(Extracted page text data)
━━━━━━

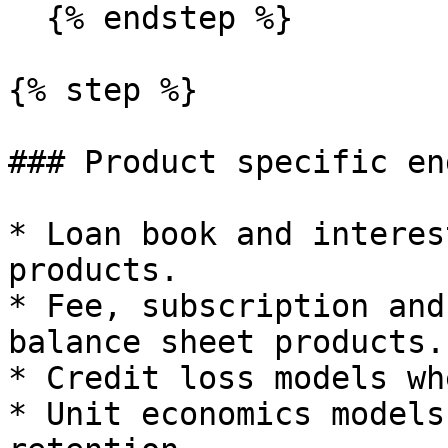
  {% endstep %}

{% step %}

### Product specific en
* Loan book and interes
products.

* Fee, subscription and
balance sheet products.

* Credit loss models wh
* Unit economics models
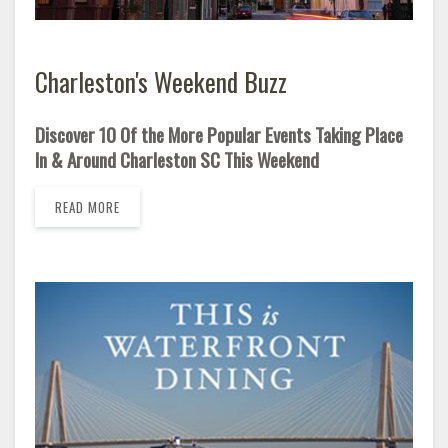
Charleston's Weekend Buzz
Discover 10 Of the More Popular Events Taking Place
In & Around Charleston SC This Weekend
READ MORE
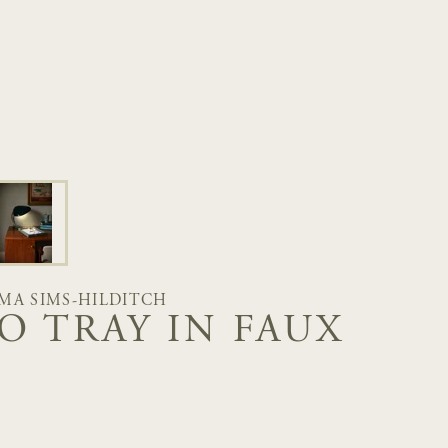
MA SIMS-HILDITCH
O TRAY IN FAUX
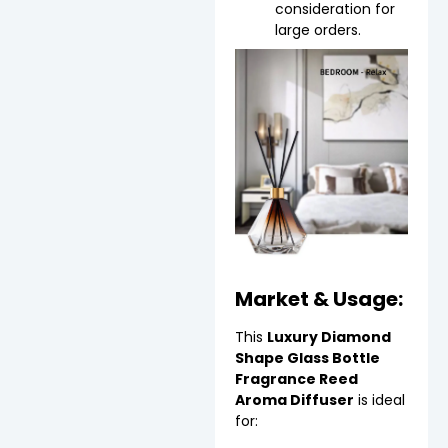
consideration for
large orders.
Market & Usage:
This
Luxury Diamond
Shape Glass Bottle
Fragrance Reed
Aroma Diffuser
is ideal
for:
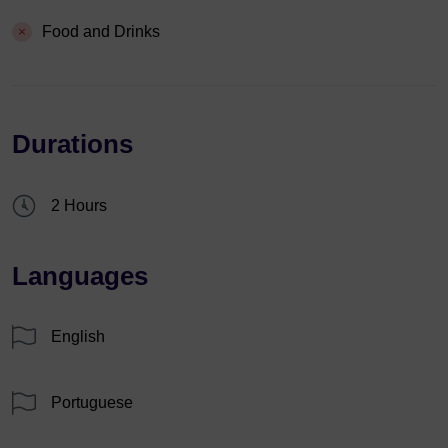
Food and Drinks
Durations
2 Hours
Languages
English
Portuguese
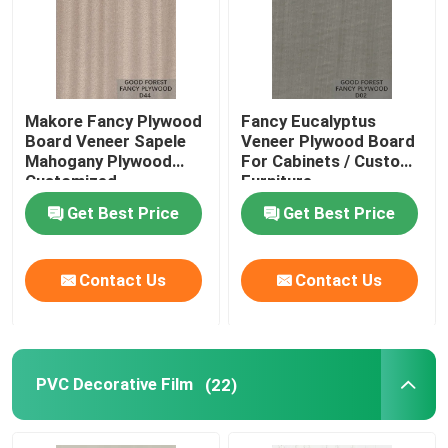
Makore Fancy Plywood
Fancy Eucalyptus
Board Veneer Sapele
Veneer Plywood Board
Mahogany Plywood
For Cabinets / Custom
Customized
Furniture
Get Best Price
Get Best Price
Contact Us
Contact Us
PVC Decorative Film
(22)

━━━━━━

_Directions for this task_: Output the data above exactly; pictures do not belong in the copy.

_Output for this exercise_:
  {% endstep %}

{% step %}

### Product specific en
* Loan book and interes
products.

* Fee, subscription and
balance sheet products.

* Credit loss models wh
* Unit economics models
Charleston's Weekend Buzz
Discover 10 Of the More Popular Events Taking Place
In & Around Charleston SC This Weekend
READ MORE
MA SIMS-HILDITCH
O TRAY IN FAUX
consideration for
large orders.
Market & Usage:
This
Luxury Diamond
Shape Glass Bottle
Fragrance Reed
Aroma Diffuser
is ideal
for:
Food and Drinks
Durations
2 Hours
Languages
English
Portuguese
Makore Fancy Plywood
Fancy Eucalyptus
Board Veneer Sapele
Veneer Plywood Board
Mahogany Plywood
For Cabinets / Custom
Customized
Furniture
Get Best Price
Get Best Price
Contact Us
Contact Us
PVC Decorative Film
(22)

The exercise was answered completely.